Students for Fair Admissions wants seats at our nation’s most prized institutions reserved for those who master systems set up for cookie-cutter academic and standardized test perfection. But life isn’t cookie-cutter.

None of those admission criteria are based on academic ability. But they are factors nonetheless because colleges admit students according to what they need. Colleges want a competitive sports team, so they admit athletes. They want donations, so they allow alumni to keep the college in the bloodline by having legacy admissions and endowments for students with wealthy alumni’s last names. They aim for gender parity, so colleges admit an equal number of women and men. But we draw the line at colleges wanting racial diversity?

Here, race is the thing being targeted because the Students for Fair Admissions case was not about creating an equal college admission process. If that’s what this was, they’d actually have my attention. This is about certain people claiming what they feel is their rightful place in the pecking order.

Holistic admissions are nothing to fret over

In addition to slamming affirmative action, Students for Fair Admissions decries holistic college admission reviews. For those who don’t know, all holistic reviews do is consider the whole student — their GPA, experiences, extracurriculars, recommendations, academic trends, essays, and passions. This avoids reducing students to their GPA and SAT scores.

An applicant who, for example, spent their high school years getting all As but lacks leadership extracurriculars may not sound like someone you’d want to accept into an elite institution. But if you factor in their essay about having to raise their younger siblings because their parents are ill, the applicant becomes a whole lot more impressive.
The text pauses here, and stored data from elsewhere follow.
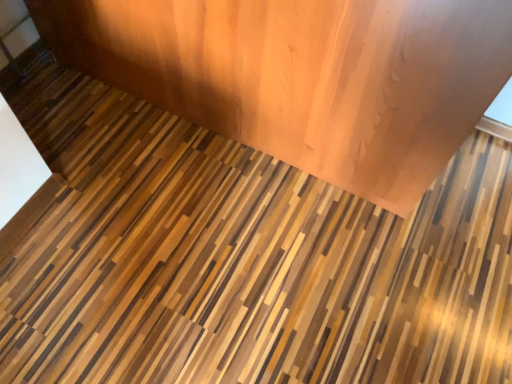
Measure the distance between point (188,10) and camera.

Point (188,10) and camera are 1.07 meters apart.

The width and height of the screenshot is (512, 384). What do you see at coordinates (305, 76) in the screenshot? I see `matte wood cabinet at upper center` at bounding box center [305, 76].

Where is `matte wood cabinet at upper center`? This screenshot has width=512, height=384. matte wood cabinet at upper center is located at coordinates (305, 76).

Identify the location of matte wood cabinet at upper center. (305, 76).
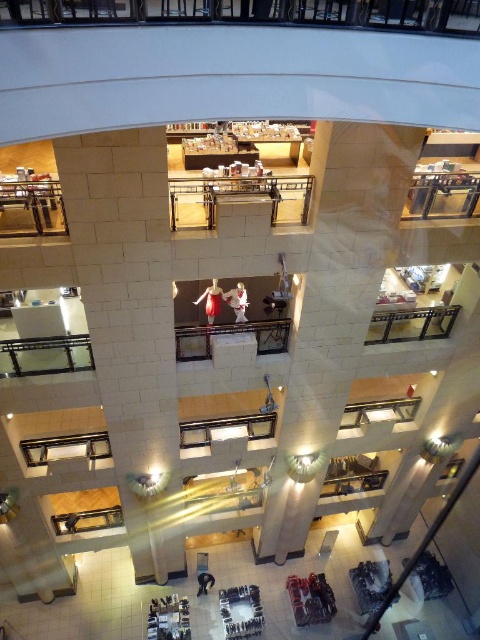
Does white stone pillar at center have a lesser height compared to matte red dress at center?

In fact, white stone pillar at center may be taller than matte red dress at center.

Consider the image. Does white stone pillar at center have a greater width compared to matte red dress at center?

Indeed, white stone pillar at center has a greater width compared to matte red dress at center.

The height and width of the screenshot is (640, 480). Find the location of `white stone pillar at center`. white stone pillar at center is located at coordinates (130, 324).

Is white marble pillar at center below white fabric dress at center?

Indeed, white marble pillar at center is positioned under white fabric dress at center.

Looking at this image, is white marble pillar at center positioned in front of white fabric dress at center?

Yes, it is in front of white fabric dress at center.

Between point (285, 484) and point (237, 308), which one is positioned in front?

Point (237, 308) is in front.

The image size is (480, 640). What are the coordinates of `white marble pillar at center` in the screenshot? It's located at (334, 308).

Does white stone pillar at center come behind white fabric dress at center?

No, it is in front of white fabric dress at center.

Can you confirm if white stone pillar at center is positioned to the right of white fabric dress at center?

Incorrect, white stone pillar at center is not on the right side of white fabric dress at center.

You are a GUI agent. You are given a task and a screenshot of the screen. Output one action in this format:
    pyautogui.click(x=<x>, y=<y>)
    Task: Click on the white stone pillar at center
    This screenshot has height=640, width=480.
    Given the screenshot: What is the action you would take?
    (x=130, y=324)

This screenshot has width=480, height=640. In order to click on white stone pillar at center in this screenshot , I will do `click(130, 324)`.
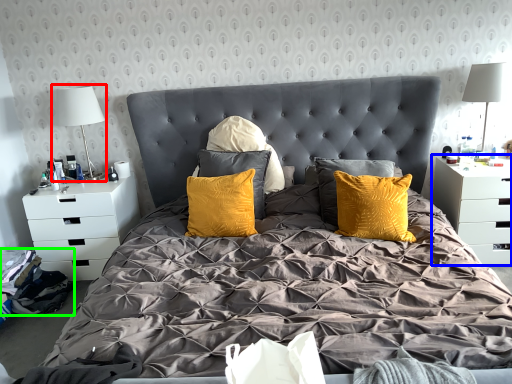
Question: Which object is positioned closest to table lamp (highlighted by a red box)? Select from nightstand (highlighted by a blue box) and material (highlighted by a green box).

Choices:
 (A) nightstand
 (B) material

Answer: (B)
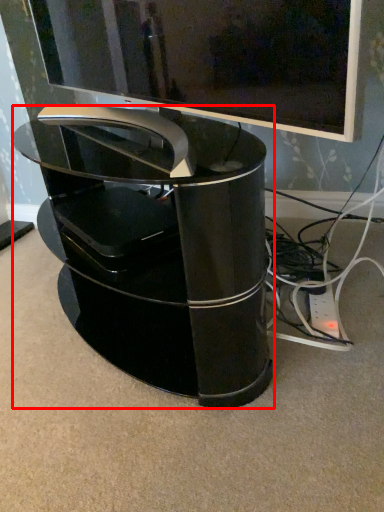
Question: From the image, what is the correct spatial relationship of furniture (annotated by the red box) in relation to television?

Choices:
 (A) left
 (B) right

Answer: (B)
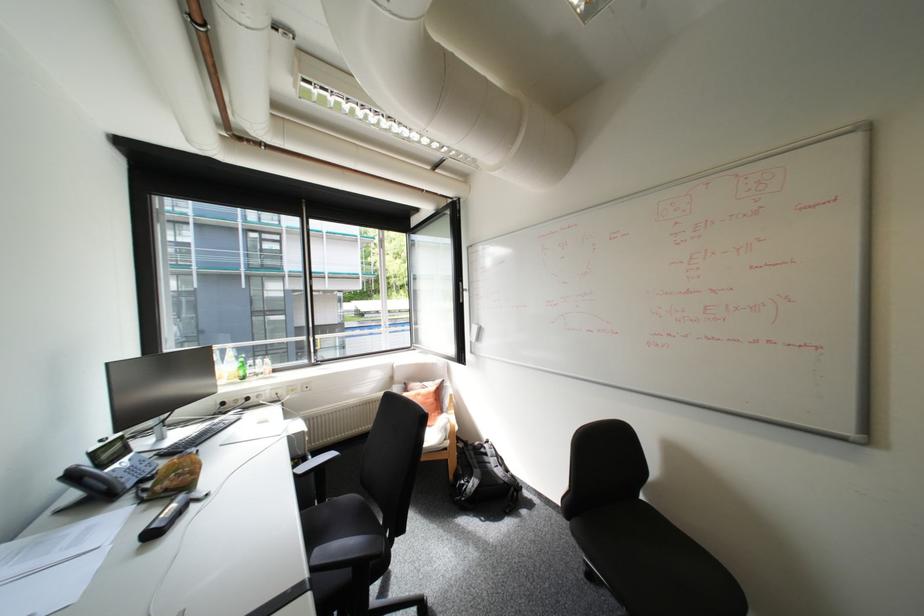
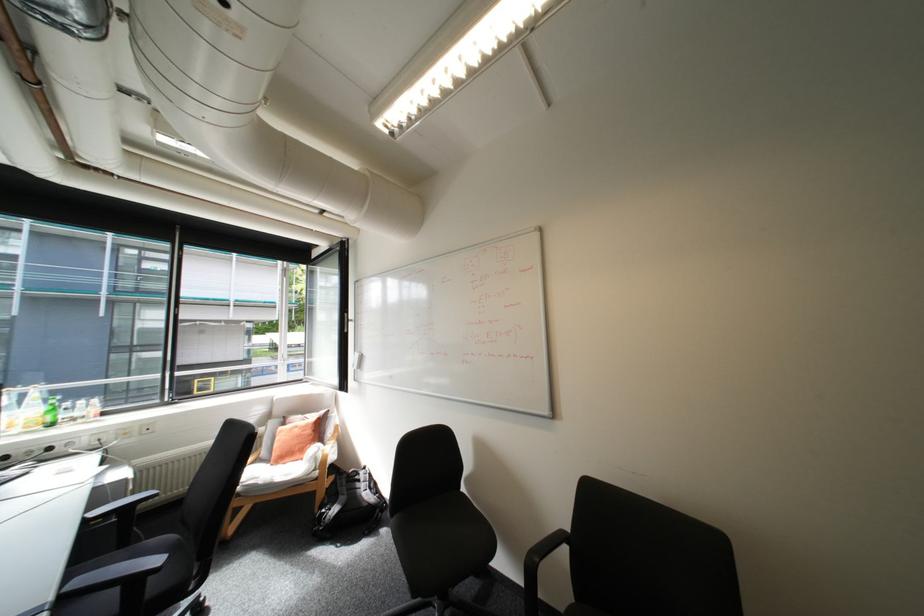
Question: How did the camera likely rotate?

Choices:
 (A) Left
 (B) Right
 (C) Up
 (D) Down

Answer: (B)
It shows they have the maturity and discipline to care for their family while maintaining proficient academic performance. I know collegians who’ve lived that story, and they’re exceptional students. But you wouldn’t glean that from their application if you didn’t take their experiences into consideration. And that’s all holistic application reviews are. They allow applicants to be more than a letter grade.
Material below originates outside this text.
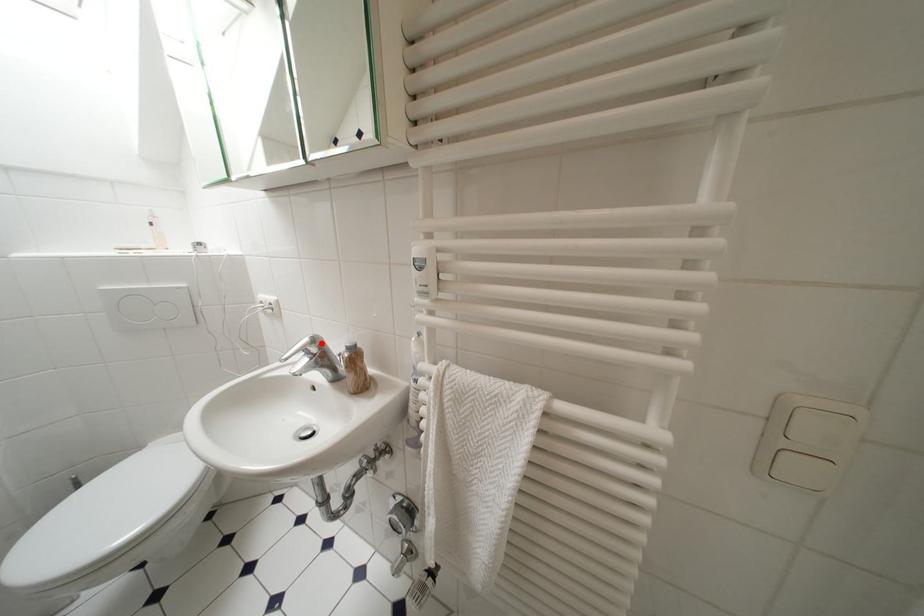
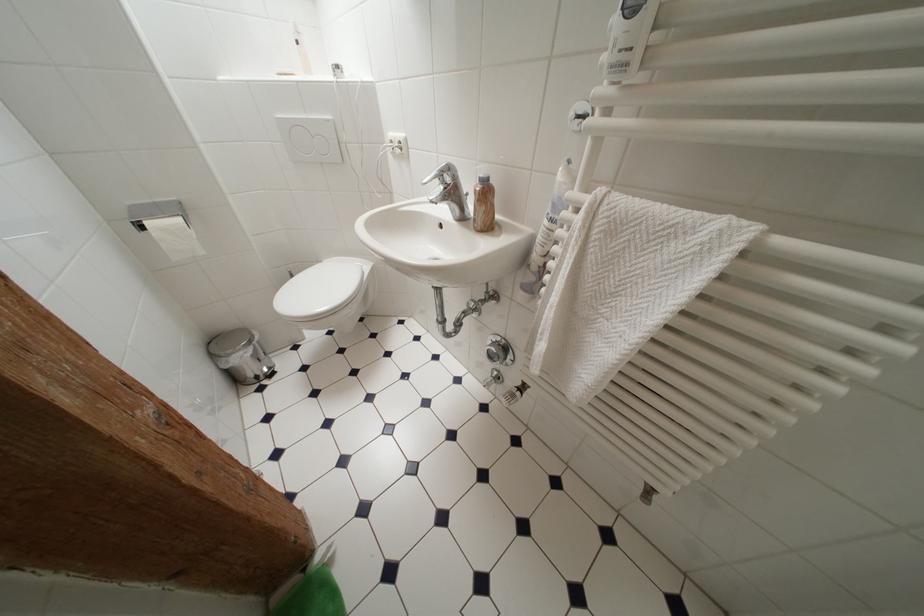
In the second image, find the point that corresponds to the highlighted location in the first image.

(456, 171)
But Students for Fair Admissions doesn’t want that. They want seats at our nation’s most prized institutions reserved for those who master systems set up for cookie-cutter academic and standardized test perfection. But life isn’t cookie-cutter.

You don’t choose to be born into poverty. You don’t choose to be born a minority. You don’t choose to have the deck stacked against you in this country. So, when students from those backgrounds overcome the odds and build the qualifications to be competitive for elite academic institutions, it is a testament to their resiliency, resolve, and determination. Race and class-conscious admissions are not handouts; they’re context. And what can be more fair than adding context, considering the totality of an applicant’s life experiences?


Jemille Q. Duncan is a public policy professional, columnist, and Gates Scholar at Swarthmore College.